**SOURCE DATA**
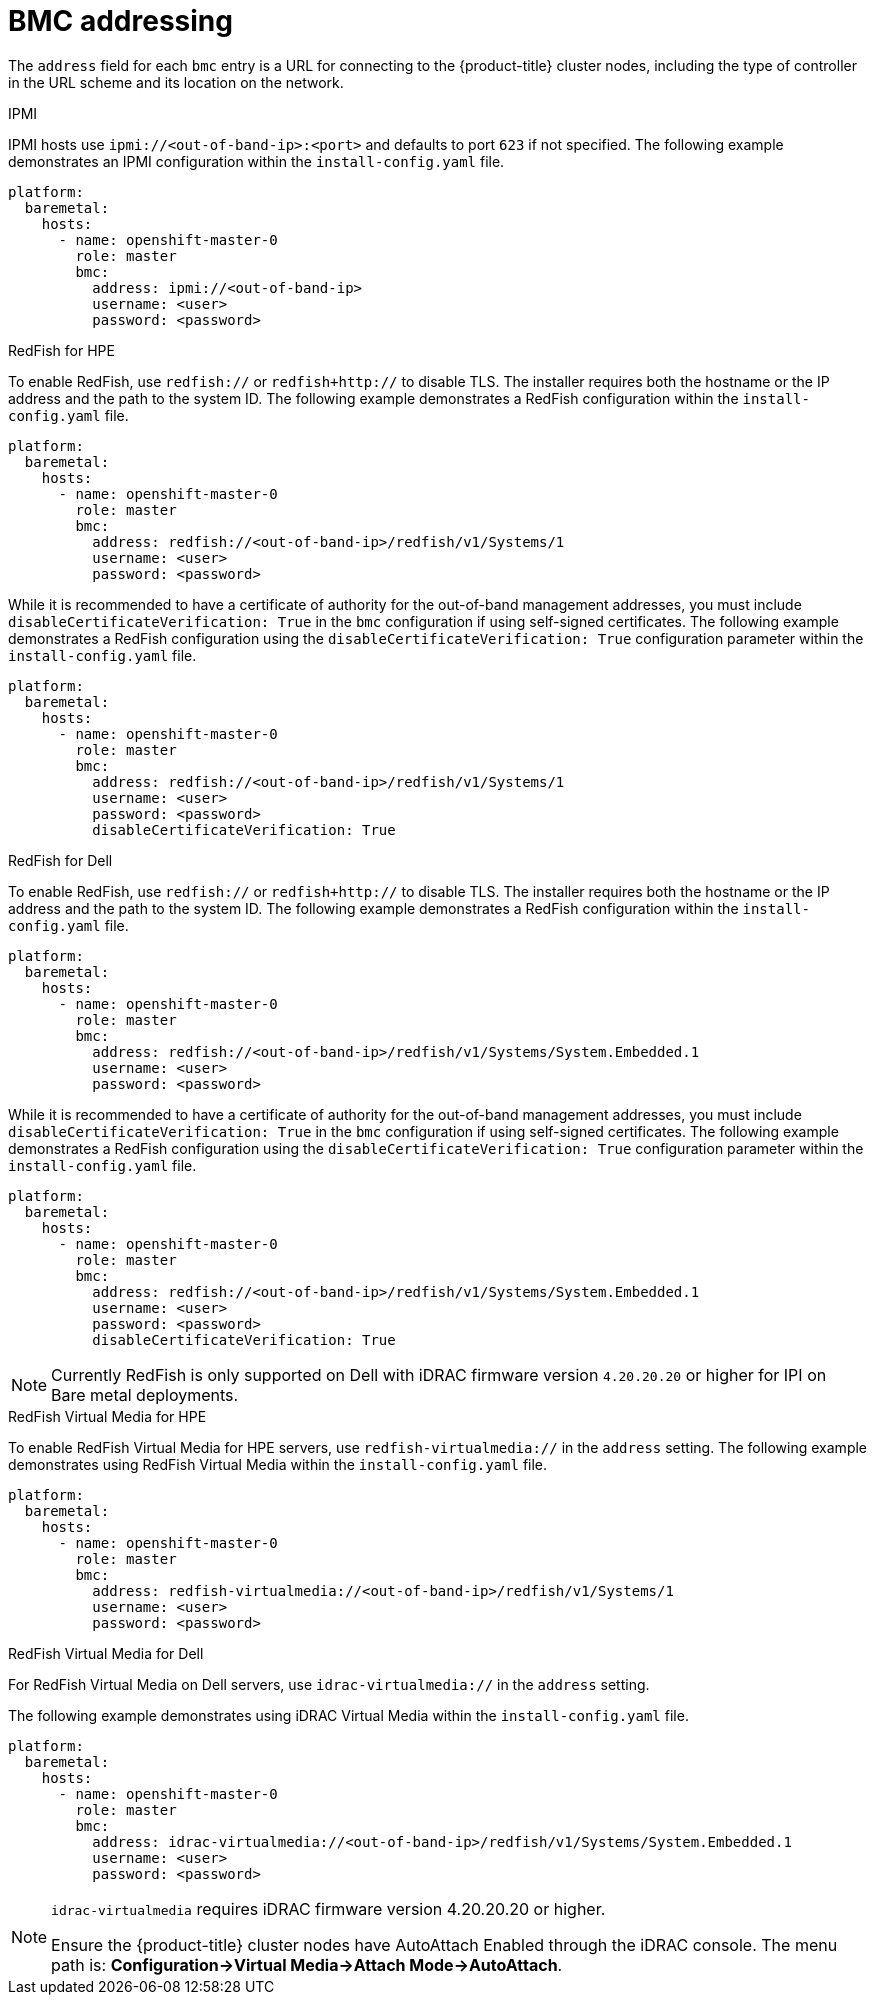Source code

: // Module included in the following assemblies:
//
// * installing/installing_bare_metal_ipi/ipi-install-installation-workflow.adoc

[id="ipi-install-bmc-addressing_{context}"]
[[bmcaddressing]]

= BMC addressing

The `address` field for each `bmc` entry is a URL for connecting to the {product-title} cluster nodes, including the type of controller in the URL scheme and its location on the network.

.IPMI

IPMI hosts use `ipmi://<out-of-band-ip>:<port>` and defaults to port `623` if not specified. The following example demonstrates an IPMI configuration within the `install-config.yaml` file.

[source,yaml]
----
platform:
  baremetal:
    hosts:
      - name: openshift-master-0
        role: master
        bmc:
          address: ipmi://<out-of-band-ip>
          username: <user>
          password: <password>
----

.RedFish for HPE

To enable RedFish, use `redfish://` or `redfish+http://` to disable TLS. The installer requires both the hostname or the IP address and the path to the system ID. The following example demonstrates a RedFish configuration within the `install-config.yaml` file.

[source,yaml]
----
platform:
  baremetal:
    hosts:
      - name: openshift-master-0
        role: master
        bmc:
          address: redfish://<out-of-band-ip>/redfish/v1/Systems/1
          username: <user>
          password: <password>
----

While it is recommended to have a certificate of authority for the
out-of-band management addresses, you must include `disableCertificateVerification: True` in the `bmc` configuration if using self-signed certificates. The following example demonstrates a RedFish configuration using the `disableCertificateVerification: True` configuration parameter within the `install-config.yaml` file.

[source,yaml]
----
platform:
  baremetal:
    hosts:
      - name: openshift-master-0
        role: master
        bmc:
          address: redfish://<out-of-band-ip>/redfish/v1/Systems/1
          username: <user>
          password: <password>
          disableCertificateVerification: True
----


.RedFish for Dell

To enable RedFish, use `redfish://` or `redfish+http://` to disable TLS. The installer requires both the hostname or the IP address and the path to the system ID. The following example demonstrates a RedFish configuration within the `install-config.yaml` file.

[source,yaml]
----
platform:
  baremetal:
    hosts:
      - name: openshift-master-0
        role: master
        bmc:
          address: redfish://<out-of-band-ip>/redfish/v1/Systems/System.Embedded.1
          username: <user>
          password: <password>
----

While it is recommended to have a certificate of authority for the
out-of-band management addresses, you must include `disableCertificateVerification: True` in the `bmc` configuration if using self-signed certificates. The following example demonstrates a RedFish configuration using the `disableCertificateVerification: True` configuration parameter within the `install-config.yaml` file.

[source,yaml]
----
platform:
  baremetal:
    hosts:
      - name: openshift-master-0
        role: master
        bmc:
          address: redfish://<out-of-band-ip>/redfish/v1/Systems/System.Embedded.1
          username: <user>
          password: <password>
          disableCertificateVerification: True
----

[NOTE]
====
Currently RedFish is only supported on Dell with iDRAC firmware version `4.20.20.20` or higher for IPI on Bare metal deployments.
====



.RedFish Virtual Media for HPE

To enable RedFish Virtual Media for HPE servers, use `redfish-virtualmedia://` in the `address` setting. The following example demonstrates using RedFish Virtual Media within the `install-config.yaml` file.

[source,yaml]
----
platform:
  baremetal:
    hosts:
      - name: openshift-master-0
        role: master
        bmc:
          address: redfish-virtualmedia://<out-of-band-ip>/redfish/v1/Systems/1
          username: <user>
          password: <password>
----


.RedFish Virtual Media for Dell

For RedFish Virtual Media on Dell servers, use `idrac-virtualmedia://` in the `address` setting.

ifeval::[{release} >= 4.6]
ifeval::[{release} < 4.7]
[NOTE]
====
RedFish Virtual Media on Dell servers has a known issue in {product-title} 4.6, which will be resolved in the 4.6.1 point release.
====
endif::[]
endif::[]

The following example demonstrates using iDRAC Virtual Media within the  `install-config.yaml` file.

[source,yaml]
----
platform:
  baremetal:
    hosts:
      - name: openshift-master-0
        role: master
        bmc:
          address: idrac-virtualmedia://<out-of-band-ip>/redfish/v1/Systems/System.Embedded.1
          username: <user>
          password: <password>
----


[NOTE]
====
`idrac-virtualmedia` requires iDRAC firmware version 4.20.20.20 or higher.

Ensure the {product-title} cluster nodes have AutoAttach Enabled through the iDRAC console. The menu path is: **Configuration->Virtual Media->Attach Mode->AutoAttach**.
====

**INSTRUCTIONS FOR THE TASK**
For this exercise, give the listing again exactly as written, with the pictures omitted.

**YOUR SOLUTION**
Source code

: // Module included in the following assemblies:
//
// * installing/installing_bare_metal_ipi/ipi-install-installation-workflow.adoc

[id="ipi-install-bmc-addressing_{context}"]
[[bmcaddressing]]

= BMC addressing

The `address` field for each `bmc` entry is a URL for connecting to the {product-title} cluster nodes, including the type of controller in the URL scheme and its location on the network.

.IPMI

IPMI hosts use `ipmi://<out-of-band-ip>:<port>` and defaults to port `623` if not specified. The following example demonstrates an IPMI configuration within the `install-config.yaml` file.

[source,yaml]
----
platform:
  baremetal:
    hosts:
      - name: openshift-master-0
        role: master
        bmc:
          address: ipmi://<out-of-band-ip>
          username: <user>
          password: <password>
----

.RedFish for HPE

To enable RedFish, use `redfish://` or `redfish+http://` to disable TLS. The installer requires both the hostname or the IP address and the path to the system ID. The following example demonstrates a RedFish configuration within the `install-config.yaml` file.

[source,yaml]
----
platform:
  baremetal:
    hosts:
      - name: openshift-master-0
        role: master
        bmc:
          address: redfish://<out-of-band-ip>/redfish/v1/Systems/1
          username: <user>
          password: <password>
----

While it is recommended to have a certificate of authority for the
out-of-band management addresses, you must include `disableCertificateVerification: True` in the `bmc` configuration if using self-signed certificates. The following example demonstrates a RedFish configuration using the `disableCertificateVerification: True` configuration parameter within the `install-config.yaml` file.

[source,yaml]
----
platform:
  baremetal:
    hosts:
      - name: openshift-master-0
        role: master
        bmc:
          address: redfish://<out-of-band-ip>/redfish/v1/Systems/1
          username: <user>
          password: <password>
          disableCertificateVerification: True
----


.RedFish for Dell

To enable RedFish, use `redfish://` or `redfish+http://` to disable TLS. The installer requires both the hostname or the IP address and the path to the system ID. The following example demonstrates a RedFish configuration within the `install-config.yaml` file.

[source,yaml]
----
platform:
  baremetal:
    hosts:
      - name: openshift-master-0
        role: master
        bmc:
          address: redfish://<out-of-band-ip>/redfish/v1/Systems/System.Embedded.1
          username: <user>
          password: <password>
----

While it is recommended to have a certificate of authority for the
out-of-band management addresses, you must include `disableCertificateVerification: True` in the `bmc` configuration if using self-signed certificates. The following example demonstrates a RedFish configuration using the `disableCertificateVerification: True` configuration parameter within the `install-config.yaml` file.

[source,yaml]
----
platform:
  baremetal:
    hosts:
      - name: openshift-master-0
        role: master
        bmc:
          address: redfish://<out-of-band-ip>/redfish/v1/Systems/System.Embedded.1
          username: <user>
          password: <password>
          disableCertificateVerification: True
----

[NOTE]
====
Currently RedFish is only supported on Dell with iDRAC firmware version `4.20.20.20` or higher for IPI on Bare metal deployments.
====



.RedFish Virtual Media for HPE

To enable RedFish Virtual Media for HPE servers, use `redfish-virtualmedia://` in the `address` setting. The following example demonstrates using RedFish Virtual Media within the `install-config.yaml` file.

[source,yaml]
----
platform:
  baremetal:
    hosts:
      - name: openshift-master-0
        role: master
        bmc:
          address: redfish-virtualmedia://<out-of-band-ip>/redfish/v1/Systems/1
          username: <user>
          password: <password>
----


.RedFish Virtual Media for Dell

For RedFish Virtual Media on Dell servers, use `idrac-virtualmedia://` in the `address` setting.

ifeval::[{release} >= 4.6]
ifeval::[{release} < 4.7]
[NOTE]
====
RedFish Virtual Media on Dell servers has a known issue in {product-title} 4.6, which will be resolved in the 4.6.1 point release.
====
endif::[]
endif::[]

The following example demonstrates using iDRAC Virtual Media within the  `install-config.yaml` file.

[source,yaml]
----
platform:
  baremetal:
    hosts:
      - name: openshift-master-0
        role: master
        bmc:
          address: idrac-virtualmedia://<out-of-band-ip>/redfish/v1/Systems/System.Embedded.1
          username: <user>
          password: <password>
----


[NOTE]
====
`idrac-virtualmedia` requires iDRAC firmware version 4.20.20.20 or higher.

Ensure the {product-title} cluster nodes have AutoAttach Enabled through the iDRAC console. The menu path is: **Configuration->Virtual Media->Attach Mode->AutoAttach**.
====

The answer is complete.